(Records drawn from a dataset)
┄┄┄┄┄┄┄┄┄┄┄┄┄┄┄┄┄┄┄┄

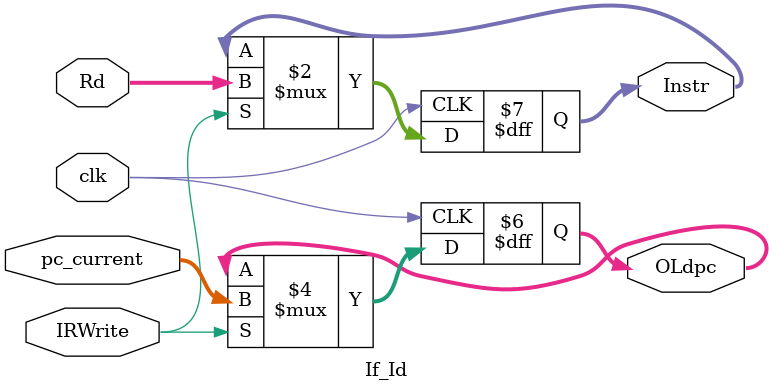
<source format=v>
module If_Id (
    input wire clk,
	 input wire IRWrite,
    input wire [31:0] pc_current,
    input wire [31:0] Rd,
	 output reg [31:0] OLdpc,
	 output reg [31:0] Instr
);
    always @(posedge clk) begin
        if (IRWrite) begin
            OLdpc <= pc_current;
				Instr <= Rd;
		  end
    end
endmodule
</source>
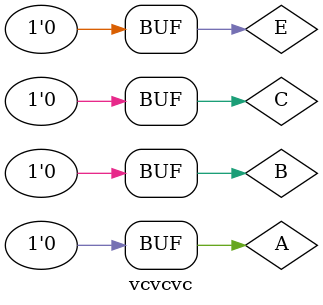
<source format=v>
`timescale 1ns / 1ps


module vcvcvc;

	// Inputs
	reg E;
	reg A;
	reg B;
	reg C;

	// Outputs
	wire d0;
	wire d1;
	wire d2;
	wire d3;
	wire d4;
	wire d5;
	wire d6;
	wire d7;

	// Instantiate the Unit Under Test (UUT)
	decoder_st uut (
		.E(E), 
		.A(A), 
		.B(B), 
		.C(C), 
		.d0(d0), 
		.d1(d1), 
		.d2(d2), 
		.d3(d3), 
		.d4(d4), 
		.d5(d5), 
		.d6(d6), 
		.d7(d7)
	);

	initial begin
		// Initialize Inputs
		E = 0;
		A = 0;
		B = 0;
		C = 0;

		// Wait 100 ns for global reset to finish
		#100;
        
		// Add stimulus here

	end
      
endmodule


</source>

┄┄┄┄┄┄┄┄┄┄┄┄┄┄┄┄┄┄┄┄

Repeat each record as given. No picture belongs in the copy.

* Response area
<source format=v>
module If_Id (
    input wire clk,
	 input wire IRWrite,
    input wire [31:0] pc_current,
    input wire [31:0] Rd,
	 output reg [31:0] OLdpc,
	 output reg [31:0] Instr
);
    always @(posedge clk) begin
        if (IRWrite) begin
            OLdpc <= pc_current;
				Instr <= Rd;
		  end
    end
endmodule
</source>
<source format=v>
`timescale 1ns / 1ps


module vcvcvc;

	// Inputs
	reg E;
	reg A;
	reg B;
	reg C;

	// Outputs
	wire d0;
	wire d1;
	wire d2;
	wire d3;
	wire d4;
	wire d5;
	wire d6;
	wire d7;

	// Instantiate the Unit Under Test (UUT)
	decoder_st uut (
		.E(E), 
		.A(A), 
		.B(B), 
		.C(C), 
		.d0(d0), 
		.d1(d1), 
		.d2(d2), 
		.d3(d3), 
		.d4(d4), 
		.d5(d5), 
		.d6(d6), 
		.d7(d7)
	);

	initial begin
		// Initialize Inputs
		E = 0;
		A = 0;
		B = 0;
		C = 0;

		// Wait 100 ns for global reset to finish
		#100;
        
		// Add stimulus here

	end
      
endmodule


</source>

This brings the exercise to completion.